◆ **WHAT IS REQUIRED**: Copy the records below word for word. Stop after the line that contains "btn-primary mt-3 mr-3".

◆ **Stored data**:
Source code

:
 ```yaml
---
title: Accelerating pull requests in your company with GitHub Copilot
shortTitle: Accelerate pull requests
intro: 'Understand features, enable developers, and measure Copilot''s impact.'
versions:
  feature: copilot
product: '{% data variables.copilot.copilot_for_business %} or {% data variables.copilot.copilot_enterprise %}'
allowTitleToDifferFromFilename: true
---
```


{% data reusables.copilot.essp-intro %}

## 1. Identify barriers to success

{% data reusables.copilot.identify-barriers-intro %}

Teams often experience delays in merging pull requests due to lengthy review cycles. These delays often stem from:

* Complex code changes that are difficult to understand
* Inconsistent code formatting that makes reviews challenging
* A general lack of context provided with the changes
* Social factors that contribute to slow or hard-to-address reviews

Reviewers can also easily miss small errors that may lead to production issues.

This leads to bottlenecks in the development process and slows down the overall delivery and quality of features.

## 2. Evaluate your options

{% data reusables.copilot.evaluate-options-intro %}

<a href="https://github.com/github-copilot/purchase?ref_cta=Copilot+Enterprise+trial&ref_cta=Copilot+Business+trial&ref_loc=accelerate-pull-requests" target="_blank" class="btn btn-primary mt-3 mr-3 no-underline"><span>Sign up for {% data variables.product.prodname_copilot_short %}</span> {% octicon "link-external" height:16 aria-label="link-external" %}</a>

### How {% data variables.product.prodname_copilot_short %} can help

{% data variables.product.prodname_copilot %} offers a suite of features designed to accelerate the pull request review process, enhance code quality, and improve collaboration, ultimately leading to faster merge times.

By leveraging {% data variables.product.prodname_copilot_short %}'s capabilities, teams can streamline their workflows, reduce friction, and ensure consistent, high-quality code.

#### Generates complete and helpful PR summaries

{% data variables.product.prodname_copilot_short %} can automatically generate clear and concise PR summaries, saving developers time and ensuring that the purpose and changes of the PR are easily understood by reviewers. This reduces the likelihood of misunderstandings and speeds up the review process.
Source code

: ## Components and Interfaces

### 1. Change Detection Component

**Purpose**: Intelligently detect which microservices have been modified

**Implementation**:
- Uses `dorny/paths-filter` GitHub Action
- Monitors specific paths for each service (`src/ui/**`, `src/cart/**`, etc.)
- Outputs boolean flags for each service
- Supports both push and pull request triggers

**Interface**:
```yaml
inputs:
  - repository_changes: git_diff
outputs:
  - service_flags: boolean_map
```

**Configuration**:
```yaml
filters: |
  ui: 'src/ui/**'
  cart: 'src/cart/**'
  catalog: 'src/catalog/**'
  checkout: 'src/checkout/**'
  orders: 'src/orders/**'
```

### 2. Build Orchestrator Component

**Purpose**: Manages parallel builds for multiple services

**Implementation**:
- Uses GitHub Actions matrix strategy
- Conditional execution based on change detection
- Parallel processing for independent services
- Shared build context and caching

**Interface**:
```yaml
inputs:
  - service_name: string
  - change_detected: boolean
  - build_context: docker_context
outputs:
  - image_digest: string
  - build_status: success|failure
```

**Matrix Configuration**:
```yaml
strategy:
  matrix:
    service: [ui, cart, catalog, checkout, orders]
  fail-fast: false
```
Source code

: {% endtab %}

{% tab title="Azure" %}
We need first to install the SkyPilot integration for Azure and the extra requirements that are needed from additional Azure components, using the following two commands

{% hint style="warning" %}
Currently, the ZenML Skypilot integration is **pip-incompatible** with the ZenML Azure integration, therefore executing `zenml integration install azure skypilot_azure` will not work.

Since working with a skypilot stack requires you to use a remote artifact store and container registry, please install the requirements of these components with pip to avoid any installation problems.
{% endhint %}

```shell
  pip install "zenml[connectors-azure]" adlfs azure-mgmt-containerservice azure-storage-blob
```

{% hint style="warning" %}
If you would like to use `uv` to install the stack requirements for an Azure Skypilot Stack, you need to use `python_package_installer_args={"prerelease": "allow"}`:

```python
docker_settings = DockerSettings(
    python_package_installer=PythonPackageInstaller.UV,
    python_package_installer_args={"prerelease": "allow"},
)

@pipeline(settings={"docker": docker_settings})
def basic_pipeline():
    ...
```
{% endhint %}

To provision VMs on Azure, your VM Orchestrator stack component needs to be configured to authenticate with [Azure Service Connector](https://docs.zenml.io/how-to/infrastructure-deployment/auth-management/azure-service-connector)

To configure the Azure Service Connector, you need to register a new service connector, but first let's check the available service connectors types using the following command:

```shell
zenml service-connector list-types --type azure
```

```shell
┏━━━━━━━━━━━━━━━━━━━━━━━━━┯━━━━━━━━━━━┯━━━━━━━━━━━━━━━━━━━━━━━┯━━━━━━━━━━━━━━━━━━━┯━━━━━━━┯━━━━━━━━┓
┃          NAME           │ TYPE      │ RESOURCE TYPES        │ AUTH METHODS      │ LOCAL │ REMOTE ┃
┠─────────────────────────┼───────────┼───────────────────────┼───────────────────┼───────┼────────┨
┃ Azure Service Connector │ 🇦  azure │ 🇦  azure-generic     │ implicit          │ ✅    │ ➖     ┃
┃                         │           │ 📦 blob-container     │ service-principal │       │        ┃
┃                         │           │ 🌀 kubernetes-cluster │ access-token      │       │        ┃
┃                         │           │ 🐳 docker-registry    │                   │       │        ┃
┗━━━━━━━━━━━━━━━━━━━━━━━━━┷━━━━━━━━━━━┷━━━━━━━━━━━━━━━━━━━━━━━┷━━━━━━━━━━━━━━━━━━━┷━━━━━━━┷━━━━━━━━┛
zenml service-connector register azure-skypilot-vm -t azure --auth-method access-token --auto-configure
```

◆ **WORKED SOLUTION**:
Source code

:
 ```yaml
---
title: Accelerating pull requests in your company with GitHub Copilot
shortTitle: Accelerate pull requests
intro: 'Understand features, enable developers, and measure Copilot''s impact.'
versions:
  feature: copilot
product: '{% data variables.copilot.copilot_for_business %} or {% data variables.copilot.copilot_enterprise %}'
allowTitleToDifferFromFilename: true
---
```


{% data reusables.copilot.essp-intro %}

## 1. Identify barriers to success

{% data reusables.copilot.identify-barriers-intro %}

Teams often experience delays in merging pull requests due to lengthy review cycles. These delays often stem from:

* Complex code changes that are difficult to understand
* Inconsistent code formatting that makes reviews challenging
* A general lack of context provided with the changes
* Social factors that contribute to slow or hard-to-address reviews

Reviewers can also easily miss small errors that may lead to production issues.

This leads to bottlenecks in the development process and slows down the overall delivery and quality of features.

## 2. Evaluate your options

{% data reusables.copilot.evaluate-options-intro %}

<a href="https://github.com/github-copilot/purchase?ref_cta=Copilot+Enterprise+trial&ref_cta=Copilot+Business+trial&ref_loc=accelerate-pull-requests" target="_blank" class="btn btn-primary mt-3 mr-3 no-underline"><span>Sign up for {% data variables.product.prodname_copilot_short %}</span> {% octicon "link-external" height:16 aria-label="link-external" %}</a>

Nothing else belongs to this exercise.